A possibilidade de ajustes no cronograma tarifário para a importação de veículos eletrificados gerou inquietação na indústria automotiva. A Anfavea, entidade que representa os fabricantes de veículos, afirmou que não hesitará em recorrer à Justiça se o governo federal decidir alterar os impostos para automóveis importados, que devem voltar a 35% em julho, afetando tanto os veículos prontos quanto os parcialmente montados (SKD). Essa situação se intensificou após solicitações de montadoras, como a BYD, que buscam manter isenções tributárias na importação de componentes.
A demanda por extensão das isenções tributárias coincide com o início da produção local da BYD, que estava previsto para começar em breve. Segundo o vice-presidente da montadora, Alexandre Baldy, a intenção é iniciar uma produção 100% local, não se limitando apenas ao SKD. O marco atual, definido pelo Gecex, do Ministério do Desenvolvimento, estabelece que veículos eletrificados, como híbridos e elétricos, voltarão a recolher a alíquota de 35% em julho. Já os veículos desmontados (CDK) só deverão pagar essa taxa a partir de janeiro de 2027.
A Anfavea manifestou um descontentamento crescente diante de negociações entre o governo e montadoras recém-instaladas, como a BYD, que não contaram com sua inclusão. Em uma carta aberta, a entidade solicitou a manutenção das obrigações tarifárias definidas em novembro de 2023 para garantir a estabilidade do setor. O presidente da Anfavea, Igor Calvet, destacou que o diálogo com o governo é fundamental e que a entidade sempre se mostrou aberta a negociações transparentes, mas não hesitará em tomar medidas legais se necessário.

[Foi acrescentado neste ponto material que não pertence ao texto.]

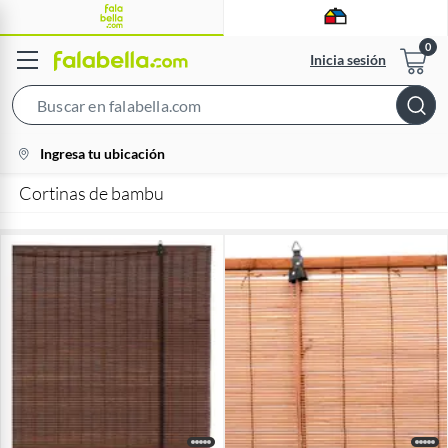
Inicia sesión
Search
Bar
location-
Ingresa tu ubicación
icon
Cortinas de bambu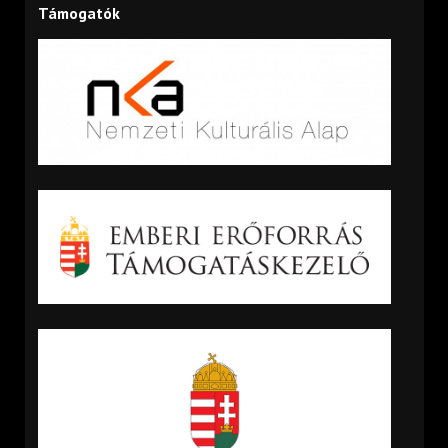
Támogatók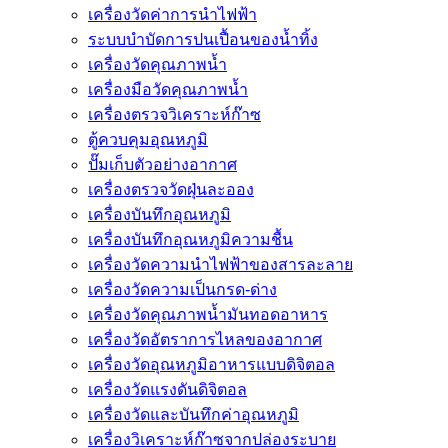
เครื่องวัดค่าการนำไฟฟ้า
ระบบบำบัดการปนเปื้อนของน้ำทิ้ง
เครื่องวัดคุณภาพน้ำ
เครื่องมือวัดคุณภาพน้ำ
เครื่องตรวจวิเคราะห์ก๊าซ
ตู้ควบคุมอุณหภูมิ
ปั๊มเก็บตัวอย่างอากาศ
เครื่องตรวจวัดฝุ่นละออง
เครื่องบันทึกอุณหภูมิ
เครื่องบันทึกอุณหภูมิความชื้น
เครื่องวัดความนําไฟฟ้าของสารละลาย
เครื่องวัดความเป็นกรด-ด่าง
เครื่องวัดคุณภาพน้ำมันทอดอาหาร
เครื่องวัดอัตราการไหลของอากาศ
เครื่องวัดอุณหภูมิอาหารแบบดิจิตอล
เครื่องวัดแรงดันดิจิตอล
เครื่องวัดและบันทึกค่าอุณหภูมิ
เครื่องวิเคราะห์ก๊าซจากปล่องระบาย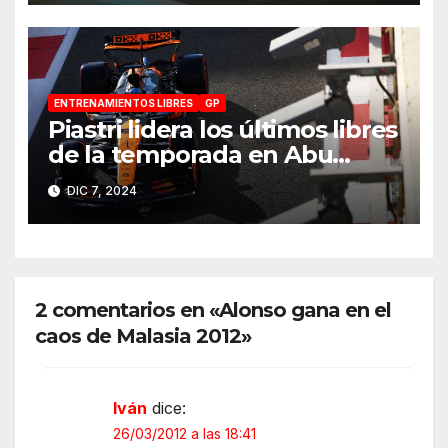
ENTRENAMIENTOS LIBRES
GP
Piastri lidera los últimos libres
de la temporada en Abu
Dhabi 2024
DIC 7, 2024
2 comentarios en «Alonso gana en el
caos de Malasia 2012»
Iván
dice:
26/03/2012 a las 18:41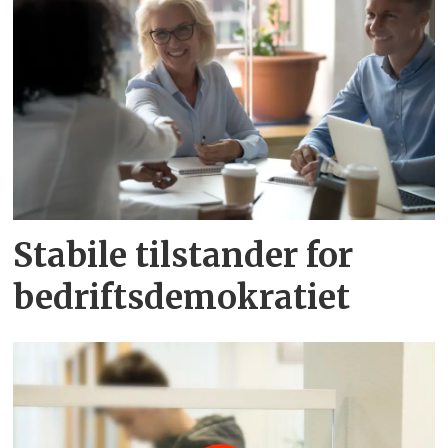
Stabile tilstander for
bedriftsdemokratiet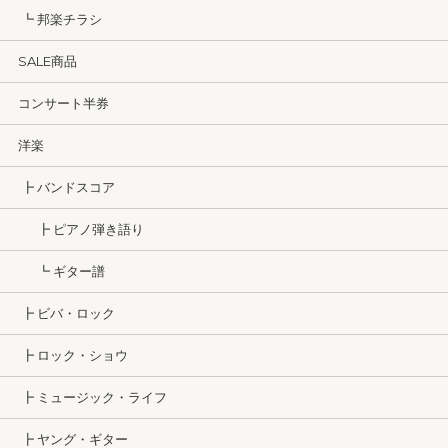
┗ 邦楽チラシ
SALE商品
コンサート半券
洋楽
┣ バンドスコア
┣ ピアノ弾き語り
┗ ギター譜
┣ ビバ・ロック
┣ ロック・ショウ
┣ ミュージック・ライフ
┣ ヤング・ギター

A insatisfação da Anfavea se intensifica ao considerar que possíveis mudanças no marco tarifário prejudicariam a indústria nacional e a manutenção de empregos, especialmente num cenário em que muitas montadoras já anunciaram investimentos significativos em eletrificação, somando quase R$ 200 bilhões até 2030. Com a aceleração das importações, o número de veículos estocados no Brasil já ultrapassa 350 mil unidades, sendo a maioria deles importados, o que levanta preocupações sobre o potencial desvio dos investimentos para o exterior e a precarização do mercado de trabalho local.

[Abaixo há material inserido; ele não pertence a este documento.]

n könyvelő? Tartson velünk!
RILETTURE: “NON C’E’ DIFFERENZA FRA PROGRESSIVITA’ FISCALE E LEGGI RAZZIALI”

A atual situação econômica e as mudanças nas regras fiscais podem influenciar futuras decisões de investimento. Por isso, a Anfavea clama por maior previsibilidade nas regras, fundamentais para que as montadoras planejem seus próximos passos. A contínua insegurança quanto aos tributos e incentivos preocupa todos os agentes do setor automotivo, além de potencialmente afetar a estabilidade do emprego e da produção nacional.
As empresas que investem na eletrificação e estão se preparando para atender a demandas futuras podem sofrer consequências se não obtiverem o suporte necessário para sua instalação e operação. O setor aguarda, portanto, um desfecho que assegure um ambiente mais estável e favorável à produção nacional, onde todos tenham oportunidades de competir em condições equitativas.